В тот раз по широкой северной реке они гнали плоты – целый плавучий караван из бревен на тысячи кубометров древесины. Было их тринадцать человек в бригаде Кузнецова, средних лет бородатого мужика, наверно, всю свою жизнь проработавшего на сплаве. Он хорошо знал реку, все ее повороты, мели и перекаты, умел сноровисто обойти опасный каменистый слив, не рассыпать связки, не напороться на камни или на какой-нибудь полузатопленный песчаный остров. С людьми был строг, неразговорчив, не любил лодырей и слабосильных (что было для него одно и то же). Поэтому, видно, Ровба и попал в его бригаду – он был тогда вынослив, терпелив и беспрекословен. Нашлась, однако, причина, от которой едва не кончилась его работа на сплаве. После смерти жены осталась одна, без присмотра десятилетняя Олечка, и Хведор вынужден был взять дочку с собой. Но находиться на плотах посторонним строго запрешалось, поэтому Кузнецов, увидев плотогона с ребенком, тут же отправил его в контору. Может, он думал, что Ровба станет артачиться или упрашивать, а Ровба покорно собрал свой узелок, взял за руку дочку и, сказав «до свиданья», молча сошел на берег. С берега в последний раз оглянулся на реку и бригадира, который молча стоял на плоту, И вдруг бригадир взмахнул рукой, давая им знак вернуться. Хведор покорно, как и уходил, вернулся, и Кузнецов раздраженно выпалил: «Оставайся. Только смотри; догоришь – я ничего не знаю. Понял?» «Понял»,- скупо сказал Хведор, безмерно обрадовавшись такому повороту судьбы. В самом деле, он уже свыкся с работой на сплаве, ему нравилось речное приволье, лесные берега вокруг и высокое вольное небо над ними. Тяжелой работы он не боялся, думал, что тяжелее, чем на торфоразработках или на лесоповале в тайге, нигде не будет.

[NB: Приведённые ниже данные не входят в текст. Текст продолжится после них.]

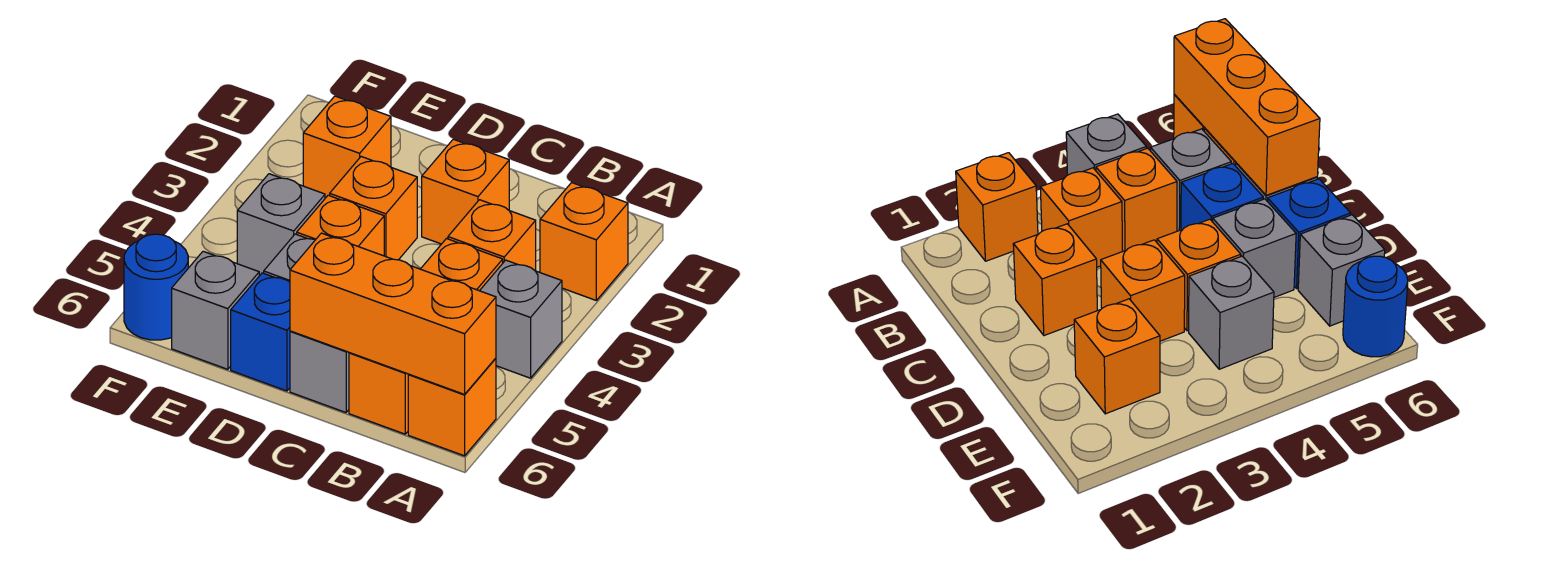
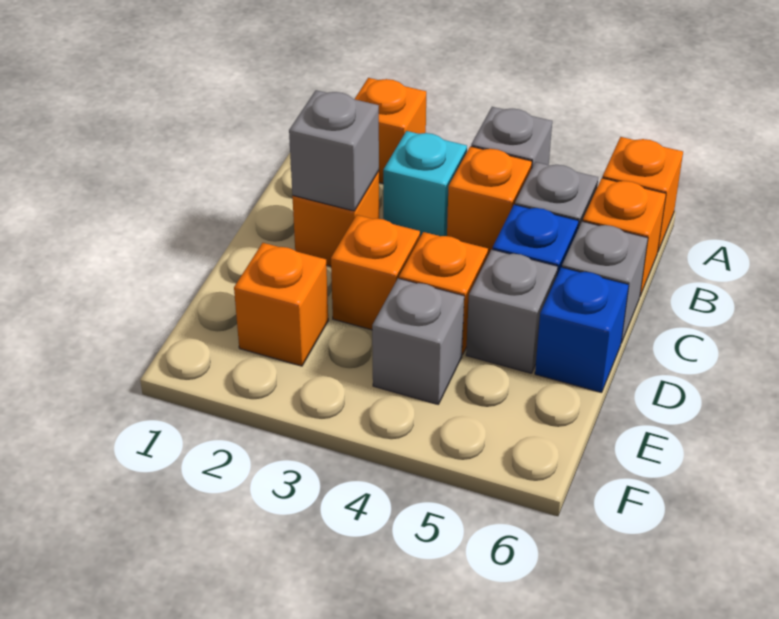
orange 1x3 brick [290,233,496,394] -> none
orange 1x1 brick [448,200,536,271] -> cyan 1x1 brick [383,131,467,237]
grey 1x1 brick [172,251,259,369] -> grey 1x1 brick moved to [289,90,379,211]
blue 1x1 round brick [124,234,188,340] -> none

Опять же при нем всегда будет Олечка, и душу его не будет щемить всякий раз, когда придется оставлять дочку одну и терзаться, как она там, не голодна ли, не обидел ли ее кто из взрослых. При жизни матери все было проще и спокойнее (хотя и тогда Олечка целыми днями сидела в холодном бараке, пока мать работала на лесосеке). Теперь же в поселке не осталось ни одной знакомой, родной души, а люди там были разные, собранные со всего света – как было бросить дитя без присмотра? Хведор был очень благодарен бригадиру за его доброту и за двоих вкалывал на сплаве.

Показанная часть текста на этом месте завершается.